Two wheels from the Chenoweth House in Beverly, including one built by Lemuel Chenoweth, are on loan for the exhibit. The remainder of the many spinning devices, artifacts, and antique, vintage and modern wheels, belong to Weavers Guild members.
A Benjamin Thompson family great wheel took over a century to journey down from Maine to Canaan Valley. Another great wheel built by Jacob Westfall in Hardy County in the 1700s, came over the mountains to Beverly via horseback, while the young woman who spun on it led her horse. These antique wheels are now spun on by descendants Sarah Thompson Fletcher and Helvetia native Enrica Hofer McMillon.
Included in the exhibit are about 150 skeins of local wool, dyed with local plant and tree materials, handspun yarn, items made from handspun yarn, handwoven items, and old and new baskets. Live demonstrations of these fiber arts, plus needlefelting, are featured, and a selection of items made by Guild members will be for sale.

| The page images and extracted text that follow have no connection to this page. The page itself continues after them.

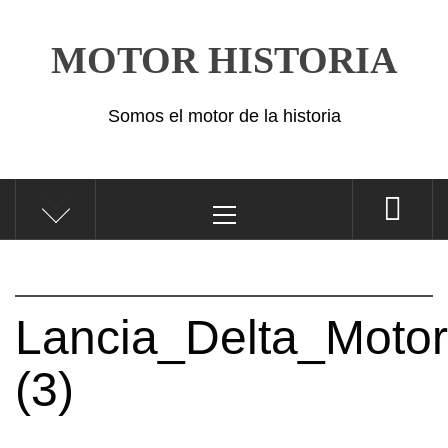
Saltar
al
MOTOR HISTORIA
contenido
Somos el motor de la historia
Menú
principal
Lancia_Delta_Motor
(3)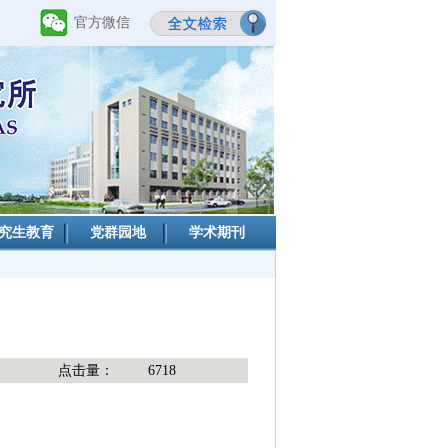
官方微信
究生教育
党群园地
学术期刊
点击量：
6718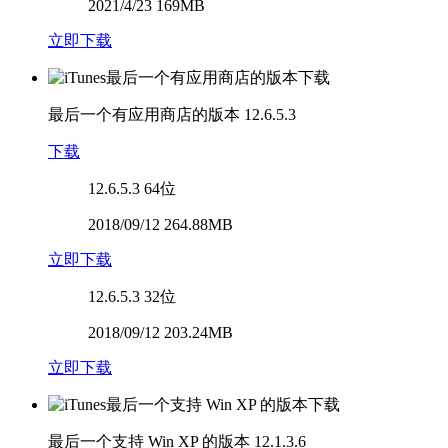
2021/4/23 169MB
立即下载
最后一个有应用商店的版本
12.6.5.3
下载
12.6.5.3
64位
2018/09/12 264.88MB
立即下载
12.6.5.3
32位
2018/09/12 203.24MB
立即下载
最后一个支持 Win XP 的版本
12.1.3.6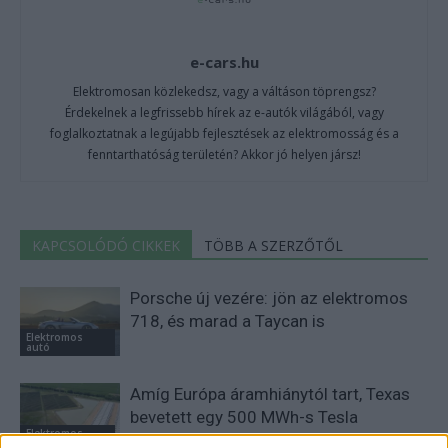
e-cars.hu
Elektromosan közlekedsz, vagy a váltáson töprengsz?
Érdekelnek a legfrissebb hírek az e-autók világából, vagy
foglalkoztatnak a legújabb fejlesztések az elektromosság és a
fenntarthatóság területén? Akkor jó helyen jársz!
KAPCSOLÓDÓ CIKKEK
TÖBB A SZERZŐTŐL
Porsche új vezére: jön az elektromos
718, és marad a Taycan is
Elektromos
autó
Amíg Európa áramhiánytól tart, Texas
bevetett egy 500 MWh-s Tesla
Elektromos
energiatárolót
autó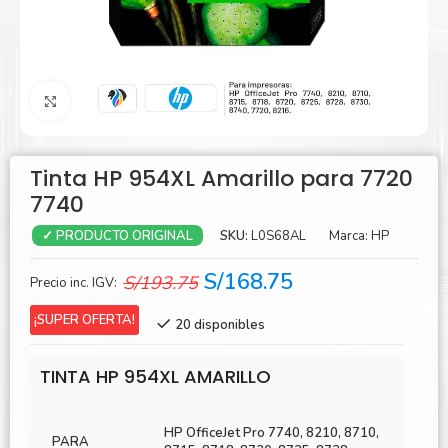
Agrandar
Tinta HP 954XL Amarillo para 7720
7740
SKU:
L0S68AL
Marca:
HP
✓ PRODUCTO ORIGINAL
El
El
S/
168.75
S/
193.75
Precio inc. IGV:
precio
precio
¡SUPER OFERTA!
20 disponibles
original
actual
era:
es:
TINTA HP 954XL AMARILLO
S/193.75.
S/168.75.
HP OfficeJet Pro 7740, 8210, 8710,
PARA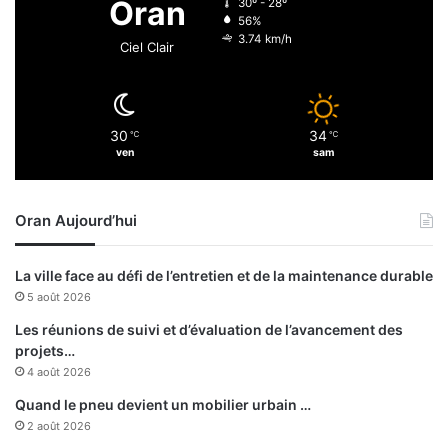
Oran
30º - 28º
u
56%
e
3.74 km/h
Ciel Clair
s
d
e
l
30
34
℃
℃
a
ven
sam
p
r
o
Oran Aujourd’hui
d
u
c
La ville face au défi de l’entretien et de la maintenance durable
t
5 août 2026
i
o
Les réunions de suivi et d’évaluation de l’avancement des
n
projets…
u
4 août 2026
r
Quand le pneu devient un mobilier urbain …
b
2 août 2026
a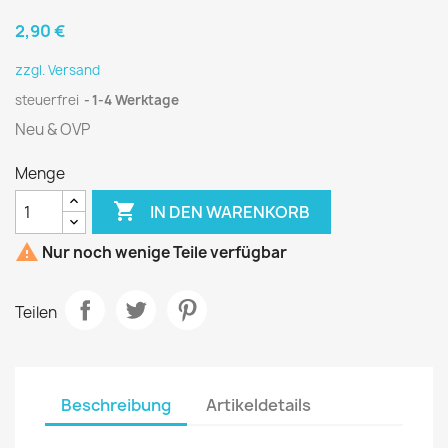
2,90 €
zzgl. Versand
steuerfrei
1-4 Werktage
Neu & OVP
Menge

IN DEN WARENKORB

Nur noch wenige Teile verfügbar
Teilen
Beschreibung
Artikeldetails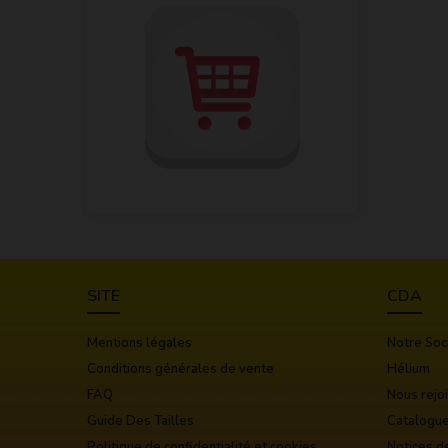
SITE
CDA
Mentions légales
Notre Soc
Conditions générales de vente
Hélium
FAQ
Nous rejo
Guide Des Tailles
Catalogu
Politique de confidentialité et cookies
Notices d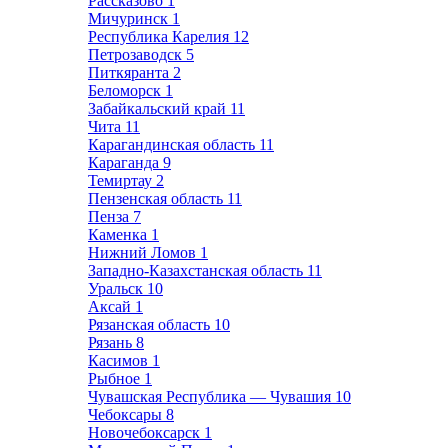
Рассказово
1
Мичуринск
1
Республика Карелия
12
Петрозаводск
5
Питкяранта
2
Беломорск
1
Забайкальский край
11
Чита
11
Карагандинская область
11
Караганда
9
Темиртау
2
Пензенская область
11
Пенза
7
Каменка
1
Нижний Ломов
1
Западно-Казахстанская область
11
Уральск
10
Аксай
1
Рязанская область
10
Рязань
8
Касимов
1
Рыбное
1
Чувашская Республика — Чувашия
10
Чебоксары
8
Новочебоксарск
1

If you have an old spinning wheel, bring a photograph to the exhibit for inclusion in our photo gallery. Guests are also welcome to post wants and sales of fiber, fiber animals and weaving or spinning equipment.
The free Mountain Weavers Guild exhibit is downstairs in the Elkins-Randolph Public Library on Davis Avenue. Hours are: Wednesday 5-9 p.m.; Thursday noon-9 p.m.; Friday 9 a.m.-9 p.m.; and Saturday 9 a.m.-5pm. The exhibit will remain open during parades and the Coronation.